Fair use copyright law "would create uncertainty"

Introducing an American-style "fair use" exception for intellectual property would result in greater uncertainty for copyright holders, the Society of Authors and Association of Authors Agents have claimed.

Both organisations were responding to the Hargreaves Review into IP and Growth, made as part of an umbrella submission by the British Copyright Council.

In its 48-page submission, which included case studies, Hargreaves said the existing laws protected copyright holders. It said: "The fair use system does not provide greater benefits than fair dealing. It is more complex, resulting in greater uncertainty and it is more costly for all concerned."

It also argued copyright law did not inhibit growth. The report said: "There are other factors which more directly inhibit growth, some of which have already been identified by this review such as access to finance, to which could be added skills needs, absence of tax breaks and general national access to broadband."

It attacked previous legislation as not being based on solid data and demanded a more fact-led approach for future legislation.

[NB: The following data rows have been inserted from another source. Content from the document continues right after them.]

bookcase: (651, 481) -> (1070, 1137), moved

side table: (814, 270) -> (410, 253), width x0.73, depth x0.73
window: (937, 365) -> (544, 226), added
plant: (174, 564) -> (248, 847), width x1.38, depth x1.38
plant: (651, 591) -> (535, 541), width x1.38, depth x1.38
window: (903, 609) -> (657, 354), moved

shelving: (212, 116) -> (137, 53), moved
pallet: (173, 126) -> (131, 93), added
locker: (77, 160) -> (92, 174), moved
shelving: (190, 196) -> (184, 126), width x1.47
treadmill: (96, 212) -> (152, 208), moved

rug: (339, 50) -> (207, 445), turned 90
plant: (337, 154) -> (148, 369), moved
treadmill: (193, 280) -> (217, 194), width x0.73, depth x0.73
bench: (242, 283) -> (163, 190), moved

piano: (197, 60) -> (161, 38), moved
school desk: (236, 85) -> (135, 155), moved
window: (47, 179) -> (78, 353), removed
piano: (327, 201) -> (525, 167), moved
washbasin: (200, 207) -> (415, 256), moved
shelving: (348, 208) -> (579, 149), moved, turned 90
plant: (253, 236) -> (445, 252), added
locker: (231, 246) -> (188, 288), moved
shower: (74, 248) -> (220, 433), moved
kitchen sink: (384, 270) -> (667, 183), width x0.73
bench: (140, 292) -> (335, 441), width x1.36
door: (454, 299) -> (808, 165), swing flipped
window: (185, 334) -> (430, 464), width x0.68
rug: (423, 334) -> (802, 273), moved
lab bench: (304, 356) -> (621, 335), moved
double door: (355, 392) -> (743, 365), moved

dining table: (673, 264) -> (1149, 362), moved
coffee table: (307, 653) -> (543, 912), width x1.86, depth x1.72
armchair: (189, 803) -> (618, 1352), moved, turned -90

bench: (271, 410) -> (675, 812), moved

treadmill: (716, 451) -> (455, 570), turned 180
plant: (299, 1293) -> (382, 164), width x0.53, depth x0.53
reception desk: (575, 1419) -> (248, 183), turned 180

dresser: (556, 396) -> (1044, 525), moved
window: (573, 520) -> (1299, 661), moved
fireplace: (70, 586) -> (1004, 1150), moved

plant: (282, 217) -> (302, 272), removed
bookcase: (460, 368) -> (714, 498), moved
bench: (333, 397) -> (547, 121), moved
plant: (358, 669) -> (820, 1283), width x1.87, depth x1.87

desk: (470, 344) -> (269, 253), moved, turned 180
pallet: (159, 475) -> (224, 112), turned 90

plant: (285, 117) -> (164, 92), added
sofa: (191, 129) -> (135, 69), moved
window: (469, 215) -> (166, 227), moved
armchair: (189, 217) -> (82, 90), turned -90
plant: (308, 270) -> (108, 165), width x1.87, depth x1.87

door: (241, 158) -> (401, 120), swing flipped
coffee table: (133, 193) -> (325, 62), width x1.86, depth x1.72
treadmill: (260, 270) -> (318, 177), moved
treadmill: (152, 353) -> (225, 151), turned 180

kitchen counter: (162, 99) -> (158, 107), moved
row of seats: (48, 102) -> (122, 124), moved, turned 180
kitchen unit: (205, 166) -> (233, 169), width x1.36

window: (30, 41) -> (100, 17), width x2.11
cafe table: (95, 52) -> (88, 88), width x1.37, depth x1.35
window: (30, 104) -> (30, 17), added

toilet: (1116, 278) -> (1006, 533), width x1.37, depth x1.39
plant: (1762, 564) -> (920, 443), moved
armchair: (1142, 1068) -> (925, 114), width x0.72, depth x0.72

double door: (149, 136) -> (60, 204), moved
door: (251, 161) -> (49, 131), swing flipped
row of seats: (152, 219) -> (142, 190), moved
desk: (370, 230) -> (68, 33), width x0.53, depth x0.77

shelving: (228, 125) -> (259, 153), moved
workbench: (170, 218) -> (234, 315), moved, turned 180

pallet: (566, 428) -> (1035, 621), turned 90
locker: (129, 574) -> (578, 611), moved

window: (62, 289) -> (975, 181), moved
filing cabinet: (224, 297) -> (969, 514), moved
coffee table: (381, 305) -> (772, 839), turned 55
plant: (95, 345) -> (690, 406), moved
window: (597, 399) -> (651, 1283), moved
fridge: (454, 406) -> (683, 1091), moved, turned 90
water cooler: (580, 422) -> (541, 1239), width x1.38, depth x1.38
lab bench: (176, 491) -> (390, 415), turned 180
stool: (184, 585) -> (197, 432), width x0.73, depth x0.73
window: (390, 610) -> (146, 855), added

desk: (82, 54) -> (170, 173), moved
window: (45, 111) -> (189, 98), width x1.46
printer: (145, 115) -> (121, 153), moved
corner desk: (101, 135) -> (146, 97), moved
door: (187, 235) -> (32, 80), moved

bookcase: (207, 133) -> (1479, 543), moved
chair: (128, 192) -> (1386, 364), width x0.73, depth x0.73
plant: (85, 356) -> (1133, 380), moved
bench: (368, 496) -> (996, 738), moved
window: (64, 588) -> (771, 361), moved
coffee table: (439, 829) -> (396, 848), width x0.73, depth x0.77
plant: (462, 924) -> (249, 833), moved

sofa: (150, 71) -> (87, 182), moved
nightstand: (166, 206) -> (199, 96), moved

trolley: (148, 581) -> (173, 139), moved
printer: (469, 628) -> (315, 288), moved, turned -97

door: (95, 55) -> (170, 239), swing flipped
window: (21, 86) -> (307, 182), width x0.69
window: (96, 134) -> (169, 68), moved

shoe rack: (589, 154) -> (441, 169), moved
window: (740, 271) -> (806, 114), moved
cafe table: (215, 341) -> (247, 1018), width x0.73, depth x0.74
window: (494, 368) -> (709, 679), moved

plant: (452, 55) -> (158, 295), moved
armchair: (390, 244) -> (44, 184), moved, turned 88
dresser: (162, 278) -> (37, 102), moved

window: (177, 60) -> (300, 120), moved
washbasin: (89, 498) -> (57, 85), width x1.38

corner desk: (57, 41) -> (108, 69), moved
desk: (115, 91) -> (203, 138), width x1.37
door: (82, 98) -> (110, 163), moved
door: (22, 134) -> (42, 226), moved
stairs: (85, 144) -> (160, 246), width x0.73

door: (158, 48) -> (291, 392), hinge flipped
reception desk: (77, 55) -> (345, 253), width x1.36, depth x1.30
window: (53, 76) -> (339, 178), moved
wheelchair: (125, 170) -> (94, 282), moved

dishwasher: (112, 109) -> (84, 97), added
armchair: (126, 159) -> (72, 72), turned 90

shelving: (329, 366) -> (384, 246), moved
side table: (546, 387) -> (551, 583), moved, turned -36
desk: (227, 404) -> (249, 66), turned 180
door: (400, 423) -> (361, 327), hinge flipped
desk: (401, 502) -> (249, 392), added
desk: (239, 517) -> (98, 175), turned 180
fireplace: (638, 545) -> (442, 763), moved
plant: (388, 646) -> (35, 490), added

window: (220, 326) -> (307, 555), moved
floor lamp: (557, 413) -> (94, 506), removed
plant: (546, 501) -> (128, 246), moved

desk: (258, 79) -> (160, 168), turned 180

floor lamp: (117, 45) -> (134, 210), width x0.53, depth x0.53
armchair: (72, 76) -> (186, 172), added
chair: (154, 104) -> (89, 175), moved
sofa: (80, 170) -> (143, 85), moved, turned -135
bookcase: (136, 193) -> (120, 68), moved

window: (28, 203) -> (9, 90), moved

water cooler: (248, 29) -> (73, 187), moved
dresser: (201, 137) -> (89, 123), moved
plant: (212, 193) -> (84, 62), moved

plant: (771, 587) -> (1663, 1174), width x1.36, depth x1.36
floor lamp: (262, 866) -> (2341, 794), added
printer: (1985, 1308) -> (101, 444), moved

The submission also hit out at those critical of existing copyright laws. It said: "They are unwilling to acknowledge that creative content, like any other commodity, has a value and that they are working in a competitive marketplace."

Elsewhere in the report, it claimed the Publishers Association is anticipating the value of the digital market will have increased 30% on 2009's figure of £93.7m.

Hargreaves is expected to report his finding to the government by mid-April.